Records supplied:
++++++++++

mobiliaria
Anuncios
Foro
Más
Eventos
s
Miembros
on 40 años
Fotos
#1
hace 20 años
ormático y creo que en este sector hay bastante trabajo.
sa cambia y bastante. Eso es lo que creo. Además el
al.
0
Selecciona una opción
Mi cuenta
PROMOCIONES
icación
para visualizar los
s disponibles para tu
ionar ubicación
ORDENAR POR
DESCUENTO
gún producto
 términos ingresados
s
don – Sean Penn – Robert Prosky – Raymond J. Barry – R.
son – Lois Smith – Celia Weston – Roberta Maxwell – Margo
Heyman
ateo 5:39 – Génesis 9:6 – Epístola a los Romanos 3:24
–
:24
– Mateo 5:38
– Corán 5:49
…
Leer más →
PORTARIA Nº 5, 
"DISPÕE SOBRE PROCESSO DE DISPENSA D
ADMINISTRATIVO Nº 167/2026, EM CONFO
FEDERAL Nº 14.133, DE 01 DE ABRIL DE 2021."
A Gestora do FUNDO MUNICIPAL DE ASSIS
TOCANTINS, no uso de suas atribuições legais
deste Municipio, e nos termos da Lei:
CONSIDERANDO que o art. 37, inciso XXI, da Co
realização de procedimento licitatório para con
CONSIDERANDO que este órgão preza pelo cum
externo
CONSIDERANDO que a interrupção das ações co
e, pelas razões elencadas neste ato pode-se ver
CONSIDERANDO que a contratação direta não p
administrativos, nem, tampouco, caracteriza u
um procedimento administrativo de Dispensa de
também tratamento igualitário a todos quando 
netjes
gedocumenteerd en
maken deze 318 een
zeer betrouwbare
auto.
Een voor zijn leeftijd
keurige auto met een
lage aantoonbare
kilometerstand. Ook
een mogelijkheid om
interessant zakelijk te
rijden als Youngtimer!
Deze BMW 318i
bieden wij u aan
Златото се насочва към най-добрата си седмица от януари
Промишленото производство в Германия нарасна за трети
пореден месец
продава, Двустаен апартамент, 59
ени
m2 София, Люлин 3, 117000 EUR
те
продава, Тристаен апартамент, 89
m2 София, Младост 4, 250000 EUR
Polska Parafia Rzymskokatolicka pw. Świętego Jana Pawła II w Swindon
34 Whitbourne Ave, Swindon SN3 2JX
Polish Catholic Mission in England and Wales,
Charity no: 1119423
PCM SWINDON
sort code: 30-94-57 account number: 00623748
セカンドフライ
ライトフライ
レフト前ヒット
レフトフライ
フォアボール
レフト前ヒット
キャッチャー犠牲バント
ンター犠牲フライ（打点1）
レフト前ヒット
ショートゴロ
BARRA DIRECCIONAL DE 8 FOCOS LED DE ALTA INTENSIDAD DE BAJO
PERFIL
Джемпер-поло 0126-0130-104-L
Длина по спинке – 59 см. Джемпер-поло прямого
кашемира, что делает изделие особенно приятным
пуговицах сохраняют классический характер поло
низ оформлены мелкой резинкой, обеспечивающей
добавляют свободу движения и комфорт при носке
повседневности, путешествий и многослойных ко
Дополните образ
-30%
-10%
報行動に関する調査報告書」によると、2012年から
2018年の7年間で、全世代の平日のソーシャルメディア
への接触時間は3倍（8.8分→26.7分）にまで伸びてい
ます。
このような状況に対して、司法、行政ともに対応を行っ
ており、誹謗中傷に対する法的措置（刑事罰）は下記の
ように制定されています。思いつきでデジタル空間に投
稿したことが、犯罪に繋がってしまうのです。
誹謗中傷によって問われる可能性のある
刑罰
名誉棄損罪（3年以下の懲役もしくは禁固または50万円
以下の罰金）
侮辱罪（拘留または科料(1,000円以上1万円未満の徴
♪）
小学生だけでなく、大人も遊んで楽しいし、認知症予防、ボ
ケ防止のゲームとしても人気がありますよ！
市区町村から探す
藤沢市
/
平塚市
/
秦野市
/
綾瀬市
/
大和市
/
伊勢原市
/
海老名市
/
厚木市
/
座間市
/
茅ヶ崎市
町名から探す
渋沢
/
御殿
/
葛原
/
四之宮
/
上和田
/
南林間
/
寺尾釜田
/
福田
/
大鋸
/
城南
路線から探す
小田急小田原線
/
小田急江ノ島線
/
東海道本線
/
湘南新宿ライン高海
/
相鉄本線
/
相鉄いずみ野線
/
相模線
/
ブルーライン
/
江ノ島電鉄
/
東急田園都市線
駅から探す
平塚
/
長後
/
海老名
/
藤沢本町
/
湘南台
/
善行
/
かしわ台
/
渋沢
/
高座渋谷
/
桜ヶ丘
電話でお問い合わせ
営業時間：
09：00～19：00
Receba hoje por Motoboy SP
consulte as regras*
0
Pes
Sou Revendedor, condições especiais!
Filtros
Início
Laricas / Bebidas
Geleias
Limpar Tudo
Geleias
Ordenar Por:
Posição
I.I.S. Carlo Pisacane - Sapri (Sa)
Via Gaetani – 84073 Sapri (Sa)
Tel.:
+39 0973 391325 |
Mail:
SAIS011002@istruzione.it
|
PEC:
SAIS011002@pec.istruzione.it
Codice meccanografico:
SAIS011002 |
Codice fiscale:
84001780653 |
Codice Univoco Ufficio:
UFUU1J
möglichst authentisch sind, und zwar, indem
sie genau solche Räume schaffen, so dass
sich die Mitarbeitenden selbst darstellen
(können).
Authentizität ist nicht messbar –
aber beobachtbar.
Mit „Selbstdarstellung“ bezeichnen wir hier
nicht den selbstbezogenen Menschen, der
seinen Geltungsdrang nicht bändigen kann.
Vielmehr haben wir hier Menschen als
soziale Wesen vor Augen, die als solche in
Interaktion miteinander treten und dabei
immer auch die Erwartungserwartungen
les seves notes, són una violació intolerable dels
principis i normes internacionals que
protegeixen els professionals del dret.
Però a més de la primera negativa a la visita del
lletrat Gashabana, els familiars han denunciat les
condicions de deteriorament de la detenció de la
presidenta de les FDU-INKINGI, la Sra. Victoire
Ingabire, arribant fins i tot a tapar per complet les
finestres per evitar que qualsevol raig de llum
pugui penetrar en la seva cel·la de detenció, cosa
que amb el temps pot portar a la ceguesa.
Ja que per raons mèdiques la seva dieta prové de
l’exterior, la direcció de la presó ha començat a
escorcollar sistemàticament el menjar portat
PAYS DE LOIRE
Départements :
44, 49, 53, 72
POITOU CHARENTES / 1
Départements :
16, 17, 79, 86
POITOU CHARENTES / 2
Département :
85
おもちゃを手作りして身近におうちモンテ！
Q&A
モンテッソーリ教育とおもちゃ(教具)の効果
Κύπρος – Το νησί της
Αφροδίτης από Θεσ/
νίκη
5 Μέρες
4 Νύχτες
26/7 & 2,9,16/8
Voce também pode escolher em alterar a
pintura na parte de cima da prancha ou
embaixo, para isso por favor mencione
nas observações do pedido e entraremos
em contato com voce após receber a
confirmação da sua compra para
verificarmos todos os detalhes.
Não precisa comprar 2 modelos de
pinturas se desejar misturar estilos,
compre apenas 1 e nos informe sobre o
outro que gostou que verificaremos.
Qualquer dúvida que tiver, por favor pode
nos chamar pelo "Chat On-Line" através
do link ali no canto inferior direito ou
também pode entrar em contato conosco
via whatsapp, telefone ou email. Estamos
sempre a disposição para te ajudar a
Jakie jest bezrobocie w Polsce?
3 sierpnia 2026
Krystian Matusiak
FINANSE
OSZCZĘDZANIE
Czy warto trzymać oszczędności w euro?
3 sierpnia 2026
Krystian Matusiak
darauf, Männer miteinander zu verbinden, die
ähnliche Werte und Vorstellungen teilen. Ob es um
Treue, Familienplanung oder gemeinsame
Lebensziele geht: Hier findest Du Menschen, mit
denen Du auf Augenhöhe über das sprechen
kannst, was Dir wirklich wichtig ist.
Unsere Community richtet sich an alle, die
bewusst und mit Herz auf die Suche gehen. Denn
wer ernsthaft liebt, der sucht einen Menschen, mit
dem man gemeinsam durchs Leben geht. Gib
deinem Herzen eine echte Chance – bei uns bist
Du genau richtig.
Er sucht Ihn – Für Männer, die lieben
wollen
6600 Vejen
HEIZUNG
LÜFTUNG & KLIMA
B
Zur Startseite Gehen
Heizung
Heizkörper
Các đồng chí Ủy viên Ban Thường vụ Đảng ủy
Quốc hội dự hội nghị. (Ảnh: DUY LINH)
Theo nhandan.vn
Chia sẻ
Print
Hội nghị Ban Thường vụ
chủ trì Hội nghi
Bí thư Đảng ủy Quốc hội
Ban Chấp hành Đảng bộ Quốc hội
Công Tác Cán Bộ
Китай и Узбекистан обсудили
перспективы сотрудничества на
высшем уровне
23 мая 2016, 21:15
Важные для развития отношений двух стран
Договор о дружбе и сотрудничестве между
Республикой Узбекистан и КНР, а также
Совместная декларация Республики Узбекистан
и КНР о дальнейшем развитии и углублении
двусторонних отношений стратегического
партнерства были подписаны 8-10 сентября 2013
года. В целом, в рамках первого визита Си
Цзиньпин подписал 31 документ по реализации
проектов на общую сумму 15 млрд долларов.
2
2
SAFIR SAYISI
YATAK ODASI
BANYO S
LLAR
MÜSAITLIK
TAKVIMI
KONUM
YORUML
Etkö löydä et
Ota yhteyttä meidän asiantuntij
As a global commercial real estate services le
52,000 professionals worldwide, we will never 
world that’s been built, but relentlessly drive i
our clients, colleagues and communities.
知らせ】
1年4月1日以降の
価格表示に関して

++++++++++

To do: Pick out every line above that contains the string "pode", paying attention to case, and copy each one.

Solved exercise:
e, pelas razões elencadas neste ato pode-se ver
Voce também pode escolher em alterar a
Qualquer dúvida que tiver, por favor pode
também pode entrar em contato conosco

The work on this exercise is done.